I have this file from a game that I'm trying to parse. Here is an excerpt:
<stage> id: 50 #Survival Stage
<phase> bound: 1500 # phase 0 bandit
music: bgm\stage4.wma
id: 122 x: 100 #milk ratio: 1
id: 30 hp: 50 times: 1
id: 30 hp: 50 times: 1 ratio: 0.7
id: 30 hp: 50 times: 1 ratio: 0.3
<phase_end>
<stage_end>
The #
denotes a comment, but only to human readers, not to the game's parser. The first two comments are to the end of the line, but the ratio: 1
after #milk
is not part of the comment, it actually counts. I think the game's parser ignores any tokens it can't understand. Is there a way to do this in pyparsing?
I tried using parser.ignore(pp.Word(pp.printables))

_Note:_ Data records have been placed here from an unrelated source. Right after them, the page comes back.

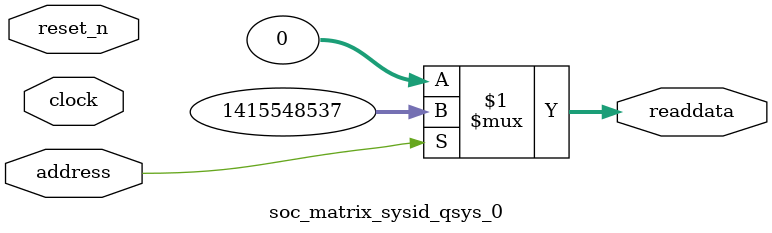
<source format=v>

`timescale 1ns / 1ps
// synthesis translate_on

// turn off superfluous verilog processor warnings 
// altera message_level Level1 
// altera message_off 10034 10035 10036 10037 10230 10240 10030 

module soc_matrix_sysid_qsys_0 (
               // inputs:
                address,
                clock,
                reset_n,

               // outputs:
                readdata
             )
;

  output  [ 31: 0] readdata;
  input            address;
  input            clock;
  input            reset_n;

  wire    [ 31: 0] readdata;
  //control_slave, which is an e_avalon_slave
  assign readdata = address ? 1415548537 : 0;

endmodule




</source>
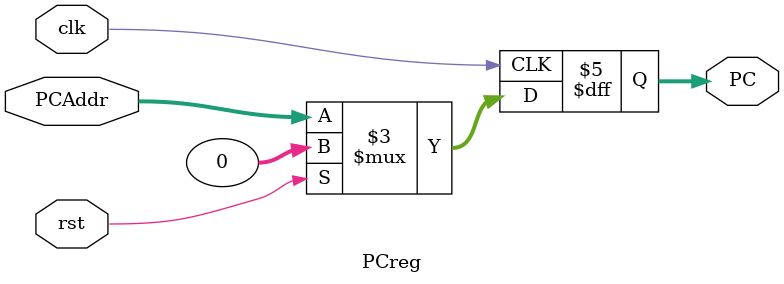
<source format=v>
`timescale 1ns / 1ps

module PCreg(
    input clk,
    input rst,
    input [31:0] PCAddr,
    output reg [31:0] PC
);
    always @(posedge clk) begin
        if (rst) begin
            PC <= 32'h00000000;
        end
        else begin
            PC <= PCAddr;
        end
    end
endmodule

</source>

but that makes it skip over everything. Here's my code so far:
import pyparsing as pp
txt = """
<stage> id: 50 #Survival Stage
<phase> bound: 1500 # phase 0 bandit
music: bgm\stage4.wma
id: 122 x: 100 #milk ratio: 1
id: 30 hp: 50 times: 1
id: 30 hp: 50 times: 1 ratio: 0.7
id: 30 hp: 50 times: 1 ratio: 0.3
<phase_end>
<stage_end>
"""
phase = pp.Literal('<phase>')
stage = pp.Literal('<stage>') + pp.Literal('id:') + pp.Word(pp.nums)('id') + pp.OneOrMore(phase)
parser = stage
parser.ignore(pp.Word(pp.printables))
print(parser.parseString(txt).dump())
It turns out in the stock game file only the ratio:
keyword ever appears after a #
, so I used that to define the end of a comment, like so:
parser.ignore(Suppress('#') + SkipTo(MatchFirst([FollowedBy('ratio:'), LineEnd()])))